Return, unchanged and with nothing else, the lines from the line with "#9. Instrument type: digital thermometer." to the line with "Field value: 95.7 °C", including both of those lines.
:: Excerpted records
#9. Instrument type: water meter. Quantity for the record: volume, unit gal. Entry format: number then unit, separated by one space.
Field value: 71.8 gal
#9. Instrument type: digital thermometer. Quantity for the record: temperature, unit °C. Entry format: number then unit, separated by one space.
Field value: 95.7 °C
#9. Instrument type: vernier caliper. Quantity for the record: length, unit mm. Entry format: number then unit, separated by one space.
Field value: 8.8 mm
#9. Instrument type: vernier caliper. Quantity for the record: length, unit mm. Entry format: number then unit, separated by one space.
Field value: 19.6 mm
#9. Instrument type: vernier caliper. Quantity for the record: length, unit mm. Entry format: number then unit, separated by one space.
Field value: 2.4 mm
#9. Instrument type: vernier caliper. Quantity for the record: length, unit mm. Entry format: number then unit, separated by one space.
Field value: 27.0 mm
::::
:: Excerpted records
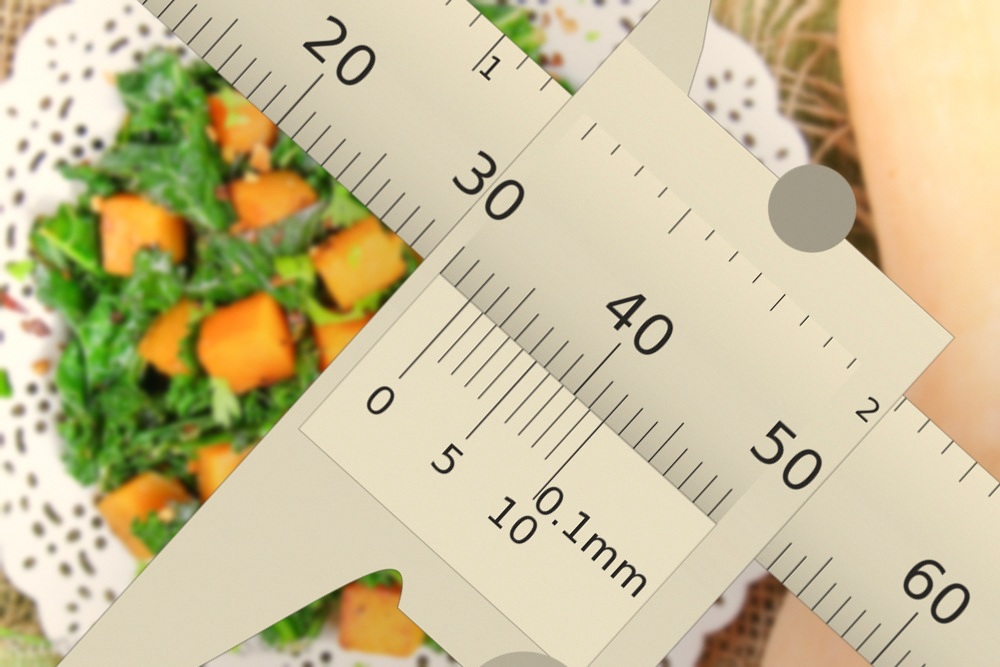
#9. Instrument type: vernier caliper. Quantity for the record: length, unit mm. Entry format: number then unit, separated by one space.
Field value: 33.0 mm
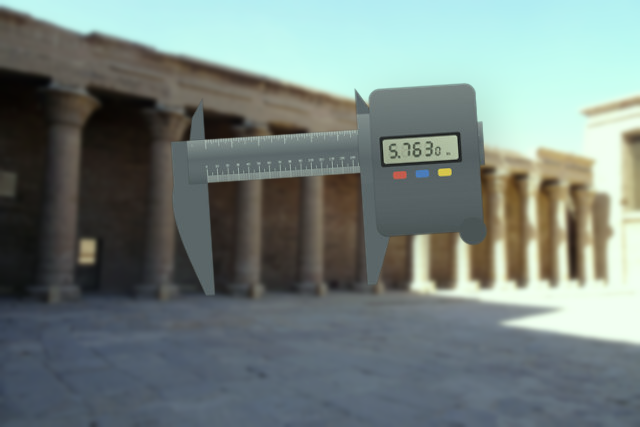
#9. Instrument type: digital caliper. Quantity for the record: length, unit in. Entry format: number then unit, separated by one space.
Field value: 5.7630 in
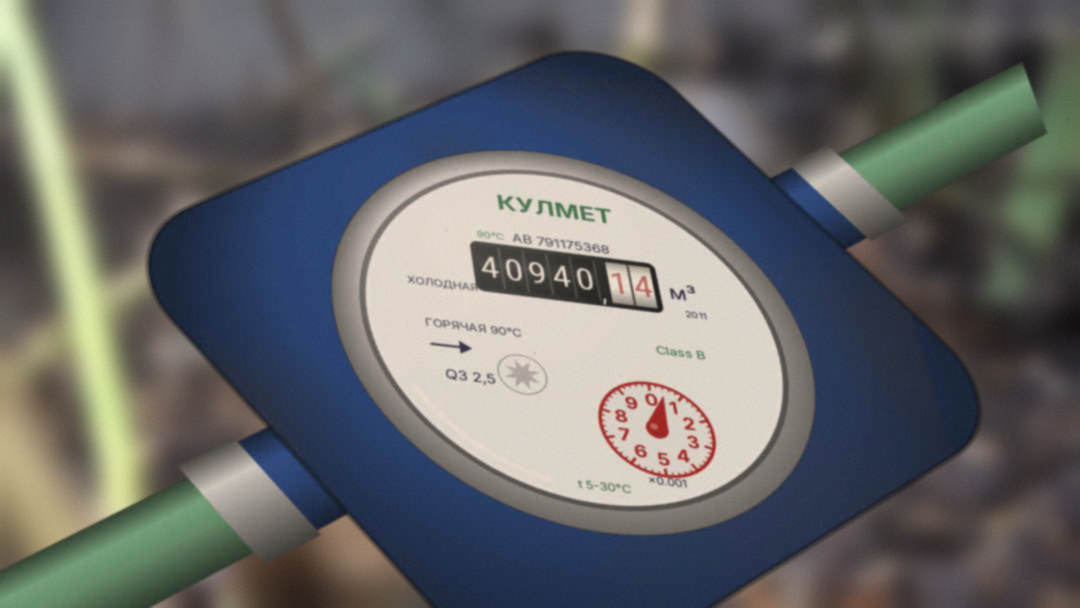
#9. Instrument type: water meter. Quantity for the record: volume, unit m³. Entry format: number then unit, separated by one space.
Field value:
::::
:: Excerpted records
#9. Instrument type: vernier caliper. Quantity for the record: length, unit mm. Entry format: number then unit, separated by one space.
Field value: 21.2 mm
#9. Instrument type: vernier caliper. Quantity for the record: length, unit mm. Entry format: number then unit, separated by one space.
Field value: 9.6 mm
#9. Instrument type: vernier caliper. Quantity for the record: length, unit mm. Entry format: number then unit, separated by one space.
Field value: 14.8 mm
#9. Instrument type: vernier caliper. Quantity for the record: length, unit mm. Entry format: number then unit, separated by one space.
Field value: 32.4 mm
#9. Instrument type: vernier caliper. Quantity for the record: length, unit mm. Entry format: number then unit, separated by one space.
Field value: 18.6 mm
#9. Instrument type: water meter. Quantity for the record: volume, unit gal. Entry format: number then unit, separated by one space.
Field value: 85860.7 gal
::::
| Your solution |
#9. Instrument type: digital thermometer. Quantity for the record: temperature, unit °C. Entry format: number then unit, separated by one space.
Field value: 95.7 °C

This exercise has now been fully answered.